Record extracts: Begin
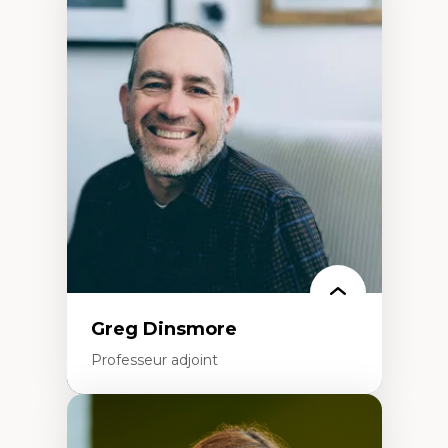
Pédagogies critiques et justice sociale
Éthique relationnelle et sollicitude en
éducation
Décolonisation et autochtonisation de la
formation à l’enseignement
Littératie et didactique du français
Éducation inclusive
Formation à l’enseignement en contexte
francophone minoritaire
Identité linguistique et culturelle
Recherche-action et approches
participatives
Leadership éducatif et pratiques réflexives
Éducation durable et bien-être en
enseignement
Greg Dinsmore
Professeur adjoint
Expertises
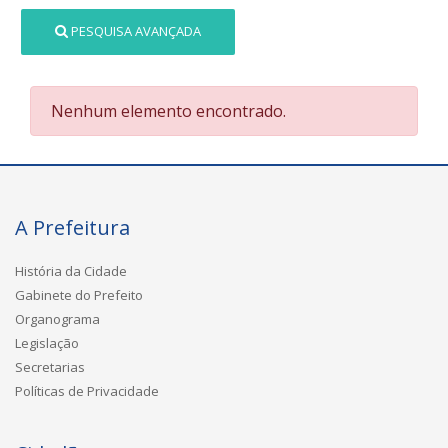
PESQUISA AVANÇADA
Nenhum elemento encontrado.
A Prefeitura
História da Cidade
Gabinete do Prefeito
Organograma
Legislação
Secretarias
Políticas de Privacidade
Record extracts: End
Your task is to return each line of the data above that contains the string "enseignement".

formation à l’enseignement
Formation à l’enseignement en contexte
enseignement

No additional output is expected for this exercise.